MILAN, ITALY - JUNE 02: The Major of Milan Beppe Sala receives the "La Scuola Sconfinata" project at the end of the the flash mob in support of greater funding for the public school and its pupils after the coronavirus crisis on June 02, 2020 in Milan, Italy. Schools in the country remain closed, whilst many businesses continue to reopen after more than two months of a nationwide lockdown meant to curb the spread of Covid-19. (Photo by Roberto Finizio/Getty Images) (Photo: Roberto Finizio via Getty Images)

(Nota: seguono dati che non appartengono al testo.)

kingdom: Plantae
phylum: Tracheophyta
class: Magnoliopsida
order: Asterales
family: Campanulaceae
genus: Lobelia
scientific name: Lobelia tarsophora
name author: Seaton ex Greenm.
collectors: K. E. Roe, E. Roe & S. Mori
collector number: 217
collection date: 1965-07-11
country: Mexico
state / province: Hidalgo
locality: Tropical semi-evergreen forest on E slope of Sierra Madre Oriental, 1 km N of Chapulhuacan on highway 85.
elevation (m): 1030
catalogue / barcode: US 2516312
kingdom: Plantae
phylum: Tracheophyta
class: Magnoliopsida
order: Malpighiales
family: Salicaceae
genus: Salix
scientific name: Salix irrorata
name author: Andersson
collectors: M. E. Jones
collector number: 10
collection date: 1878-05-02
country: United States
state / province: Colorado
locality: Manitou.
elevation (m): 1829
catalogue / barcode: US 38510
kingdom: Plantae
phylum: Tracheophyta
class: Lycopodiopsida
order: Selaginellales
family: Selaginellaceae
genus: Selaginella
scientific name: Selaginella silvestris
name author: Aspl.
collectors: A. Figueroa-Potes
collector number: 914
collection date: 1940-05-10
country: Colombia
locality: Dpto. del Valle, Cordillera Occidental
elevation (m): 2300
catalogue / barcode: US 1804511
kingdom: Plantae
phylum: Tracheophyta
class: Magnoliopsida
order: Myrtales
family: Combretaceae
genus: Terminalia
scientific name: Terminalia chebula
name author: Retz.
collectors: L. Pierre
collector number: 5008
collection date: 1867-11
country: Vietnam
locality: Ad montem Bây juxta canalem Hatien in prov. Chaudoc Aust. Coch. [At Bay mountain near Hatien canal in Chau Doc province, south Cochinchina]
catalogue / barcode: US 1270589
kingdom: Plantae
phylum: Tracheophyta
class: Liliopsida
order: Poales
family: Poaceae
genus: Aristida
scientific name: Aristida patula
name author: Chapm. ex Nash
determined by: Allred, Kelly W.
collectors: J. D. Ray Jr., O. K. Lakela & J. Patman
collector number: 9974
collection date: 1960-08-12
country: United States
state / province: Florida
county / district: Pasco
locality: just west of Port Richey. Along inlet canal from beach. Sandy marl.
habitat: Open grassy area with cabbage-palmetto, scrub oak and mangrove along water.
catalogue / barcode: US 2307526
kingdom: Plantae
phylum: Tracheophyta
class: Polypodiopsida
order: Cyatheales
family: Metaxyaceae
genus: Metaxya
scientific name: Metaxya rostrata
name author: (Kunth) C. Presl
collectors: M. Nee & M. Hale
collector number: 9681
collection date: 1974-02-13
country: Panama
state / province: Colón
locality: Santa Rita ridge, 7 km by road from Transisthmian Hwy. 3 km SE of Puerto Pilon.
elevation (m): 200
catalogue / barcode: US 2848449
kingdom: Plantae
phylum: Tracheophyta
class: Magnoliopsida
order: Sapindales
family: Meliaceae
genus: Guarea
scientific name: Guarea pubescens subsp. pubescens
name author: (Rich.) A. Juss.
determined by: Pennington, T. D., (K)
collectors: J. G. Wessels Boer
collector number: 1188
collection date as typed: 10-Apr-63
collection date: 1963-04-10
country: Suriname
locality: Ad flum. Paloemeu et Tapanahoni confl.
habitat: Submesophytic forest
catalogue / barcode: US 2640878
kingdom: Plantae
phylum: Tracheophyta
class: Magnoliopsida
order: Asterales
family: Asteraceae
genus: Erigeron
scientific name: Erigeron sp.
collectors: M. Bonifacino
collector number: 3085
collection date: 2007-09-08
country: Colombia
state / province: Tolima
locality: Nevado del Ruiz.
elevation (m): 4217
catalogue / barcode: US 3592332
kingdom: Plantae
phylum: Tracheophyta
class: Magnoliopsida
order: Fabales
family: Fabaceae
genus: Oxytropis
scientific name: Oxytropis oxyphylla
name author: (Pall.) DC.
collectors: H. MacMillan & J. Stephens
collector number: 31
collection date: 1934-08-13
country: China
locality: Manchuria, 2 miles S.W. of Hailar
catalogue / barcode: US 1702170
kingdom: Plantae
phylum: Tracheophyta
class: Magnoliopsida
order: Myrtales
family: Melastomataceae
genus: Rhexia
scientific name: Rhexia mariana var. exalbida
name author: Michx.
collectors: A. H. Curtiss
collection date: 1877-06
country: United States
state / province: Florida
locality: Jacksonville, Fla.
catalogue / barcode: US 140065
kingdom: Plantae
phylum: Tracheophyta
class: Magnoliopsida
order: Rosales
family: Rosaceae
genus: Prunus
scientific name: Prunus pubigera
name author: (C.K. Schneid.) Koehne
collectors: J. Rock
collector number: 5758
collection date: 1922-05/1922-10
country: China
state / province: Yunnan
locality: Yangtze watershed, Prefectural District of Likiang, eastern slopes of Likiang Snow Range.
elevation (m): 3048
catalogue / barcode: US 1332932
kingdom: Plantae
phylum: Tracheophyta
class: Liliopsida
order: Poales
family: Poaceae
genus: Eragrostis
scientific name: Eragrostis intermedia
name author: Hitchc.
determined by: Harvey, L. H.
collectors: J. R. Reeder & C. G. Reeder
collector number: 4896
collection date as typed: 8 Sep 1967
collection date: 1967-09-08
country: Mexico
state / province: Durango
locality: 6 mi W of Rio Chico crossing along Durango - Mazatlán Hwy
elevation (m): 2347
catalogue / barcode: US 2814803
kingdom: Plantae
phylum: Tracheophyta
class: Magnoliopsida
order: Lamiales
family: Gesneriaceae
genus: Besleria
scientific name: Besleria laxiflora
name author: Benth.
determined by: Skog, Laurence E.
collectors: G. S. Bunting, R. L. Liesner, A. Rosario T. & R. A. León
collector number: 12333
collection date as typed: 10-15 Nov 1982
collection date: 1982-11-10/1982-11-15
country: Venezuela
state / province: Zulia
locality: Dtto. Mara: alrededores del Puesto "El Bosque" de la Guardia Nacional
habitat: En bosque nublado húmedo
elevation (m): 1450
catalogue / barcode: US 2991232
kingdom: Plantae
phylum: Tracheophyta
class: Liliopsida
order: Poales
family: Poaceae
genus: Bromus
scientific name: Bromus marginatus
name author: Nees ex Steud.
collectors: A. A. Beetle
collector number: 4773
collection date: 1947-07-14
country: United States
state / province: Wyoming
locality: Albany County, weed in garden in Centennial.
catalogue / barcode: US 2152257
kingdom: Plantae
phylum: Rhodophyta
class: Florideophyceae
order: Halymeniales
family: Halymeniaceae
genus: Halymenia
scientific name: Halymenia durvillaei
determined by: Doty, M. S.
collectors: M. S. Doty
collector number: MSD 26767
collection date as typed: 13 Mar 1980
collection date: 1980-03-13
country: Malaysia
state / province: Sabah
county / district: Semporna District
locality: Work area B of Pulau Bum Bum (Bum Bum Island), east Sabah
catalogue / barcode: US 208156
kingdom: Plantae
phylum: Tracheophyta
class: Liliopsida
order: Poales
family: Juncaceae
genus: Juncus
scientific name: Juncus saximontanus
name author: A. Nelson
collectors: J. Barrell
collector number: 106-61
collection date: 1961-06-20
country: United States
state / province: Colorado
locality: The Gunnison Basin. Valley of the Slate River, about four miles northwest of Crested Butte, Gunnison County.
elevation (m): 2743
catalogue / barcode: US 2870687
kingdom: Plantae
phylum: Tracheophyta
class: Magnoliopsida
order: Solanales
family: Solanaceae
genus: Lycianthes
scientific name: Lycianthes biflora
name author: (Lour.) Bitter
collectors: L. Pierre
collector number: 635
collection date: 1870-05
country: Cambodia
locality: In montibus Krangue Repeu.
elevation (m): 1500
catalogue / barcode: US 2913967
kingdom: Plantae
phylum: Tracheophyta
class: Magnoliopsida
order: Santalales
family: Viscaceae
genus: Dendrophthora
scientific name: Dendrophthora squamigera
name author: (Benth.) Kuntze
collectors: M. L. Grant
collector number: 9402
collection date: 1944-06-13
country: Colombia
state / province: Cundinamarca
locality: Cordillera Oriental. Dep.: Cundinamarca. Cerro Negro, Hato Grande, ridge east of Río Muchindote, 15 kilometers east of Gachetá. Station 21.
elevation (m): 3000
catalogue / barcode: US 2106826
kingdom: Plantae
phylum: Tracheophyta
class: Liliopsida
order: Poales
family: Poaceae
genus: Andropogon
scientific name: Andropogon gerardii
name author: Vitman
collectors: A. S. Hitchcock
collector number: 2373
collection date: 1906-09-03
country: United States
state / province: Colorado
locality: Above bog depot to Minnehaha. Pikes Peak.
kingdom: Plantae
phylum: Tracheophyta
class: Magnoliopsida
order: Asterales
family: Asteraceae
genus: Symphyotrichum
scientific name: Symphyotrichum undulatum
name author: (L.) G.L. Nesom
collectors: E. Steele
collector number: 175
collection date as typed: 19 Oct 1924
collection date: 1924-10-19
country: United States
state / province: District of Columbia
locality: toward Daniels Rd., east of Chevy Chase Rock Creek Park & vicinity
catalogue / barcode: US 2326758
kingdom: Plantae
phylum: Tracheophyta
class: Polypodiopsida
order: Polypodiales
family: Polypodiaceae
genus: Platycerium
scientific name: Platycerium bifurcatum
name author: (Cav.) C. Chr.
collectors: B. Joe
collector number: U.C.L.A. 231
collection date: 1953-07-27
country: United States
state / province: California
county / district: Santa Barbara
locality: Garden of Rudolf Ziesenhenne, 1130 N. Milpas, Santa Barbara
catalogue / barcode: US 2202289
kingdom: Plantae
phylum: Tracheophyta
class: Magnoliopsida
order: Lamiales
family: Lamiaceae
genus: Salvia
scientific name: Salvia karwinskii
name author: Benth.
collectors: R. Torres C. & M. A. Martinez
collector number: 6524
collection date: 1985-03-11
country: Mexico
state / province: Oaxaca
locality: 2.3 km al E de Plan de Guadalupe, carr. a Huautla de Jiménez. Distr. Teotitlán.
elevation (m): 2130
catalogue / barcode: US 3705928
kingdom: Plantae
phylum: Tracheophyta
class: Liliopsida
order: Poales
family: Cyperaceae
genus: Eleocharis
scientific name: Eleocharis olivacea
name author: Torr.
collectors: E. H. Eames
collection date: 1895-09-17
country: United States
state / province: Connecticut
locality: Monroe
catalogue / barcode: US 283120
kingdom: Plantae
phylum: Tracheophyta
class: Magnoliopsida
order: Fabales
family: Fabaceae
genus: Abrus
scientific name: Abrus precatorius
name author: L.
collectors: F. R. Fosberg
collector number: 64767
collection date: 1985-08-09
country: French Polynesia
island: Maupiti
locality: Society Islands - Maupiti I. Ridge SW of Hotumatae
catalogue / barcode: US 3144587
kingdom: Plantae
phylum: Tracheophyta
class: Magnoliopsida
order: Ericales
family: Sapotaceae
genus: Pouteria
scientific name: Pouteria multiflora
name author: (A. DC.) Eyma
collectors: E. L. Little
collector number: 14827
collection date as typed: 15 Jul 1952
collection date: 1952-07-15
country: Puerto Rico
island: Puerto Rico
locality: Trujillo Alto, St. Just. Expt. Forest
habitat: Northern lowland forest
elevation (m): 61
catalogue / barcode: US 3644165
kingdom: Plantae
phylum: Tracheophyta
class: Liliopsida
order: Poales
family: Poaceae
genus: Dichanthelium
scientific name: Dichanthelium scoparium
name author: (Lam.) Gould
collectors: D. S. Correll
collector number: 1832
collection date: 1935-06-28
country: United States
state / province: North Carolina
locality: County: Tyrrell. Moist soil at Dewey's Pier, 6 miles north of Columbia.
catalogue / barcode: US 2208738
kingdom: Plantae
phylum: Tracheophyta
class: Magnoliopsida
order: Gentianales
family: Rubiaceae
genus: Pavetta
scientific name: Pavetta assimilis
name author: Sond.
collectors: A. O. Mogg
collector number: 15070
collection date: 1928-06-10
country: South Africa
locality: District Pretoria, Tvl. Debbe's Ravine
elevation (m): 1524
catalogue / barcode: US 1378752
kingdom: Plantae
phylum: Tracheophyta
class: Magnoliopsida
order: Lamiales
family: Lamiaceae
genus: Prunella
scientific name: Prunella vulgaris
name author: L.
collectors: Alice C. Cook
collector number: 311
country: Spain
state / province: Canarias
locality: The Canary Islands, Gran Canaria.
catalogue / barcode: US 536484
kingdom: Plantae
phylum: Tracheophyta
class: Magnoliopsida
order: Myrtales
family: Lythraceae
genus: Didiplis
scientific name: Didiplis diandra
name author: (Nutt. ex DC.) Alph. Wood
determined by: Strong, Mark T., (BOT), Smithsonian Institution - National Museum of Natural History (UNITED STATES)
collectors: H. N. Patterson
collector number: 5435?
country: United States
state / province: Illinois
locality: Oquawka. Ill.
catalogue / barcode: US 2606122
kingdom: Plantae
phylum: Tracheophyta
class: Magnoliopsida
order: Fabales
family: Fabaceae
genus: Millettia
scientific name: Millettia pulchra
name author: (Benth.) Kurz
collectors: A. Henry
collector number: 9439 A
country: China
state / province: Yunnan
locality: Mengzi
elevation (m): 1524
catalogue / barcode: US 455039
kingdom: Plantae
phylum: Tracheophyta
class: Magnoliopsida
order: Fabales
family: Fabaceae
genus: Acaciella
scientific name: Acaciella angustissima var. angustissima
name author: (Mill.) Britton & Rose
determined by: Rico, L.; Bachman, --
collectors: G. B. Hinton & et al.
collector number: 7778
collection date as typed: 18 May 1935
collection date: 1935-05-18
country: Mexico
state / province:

“È l’ora del cambiamento: serve un nuovo socialismo. La sinistra deve recuperare un’idea politica di societa’”. Così in un’intervista al Corriere della Sera il sindaco di Milano Beppe Sala, che si chiede anche: “Oggi la sinistra è in grado di rappresentare il 40 per cento degli italiani, quel che serve per governare?” La risposta che si dà Sala è: “Temo di no”.

Ed e’ per questo che la sinistra “deve cambiare” perché se un tempo essa ”era rappresentanza” e “la destra era appartenenza” oggi invece “la destra rappresenta, magari male, una parte importante della classe lavoratrice”. Quindi, per Sala, “dobbiamo capire come fare per rappresentarla noi”. E il sindaco è convinto che “lo spazio è enorme”.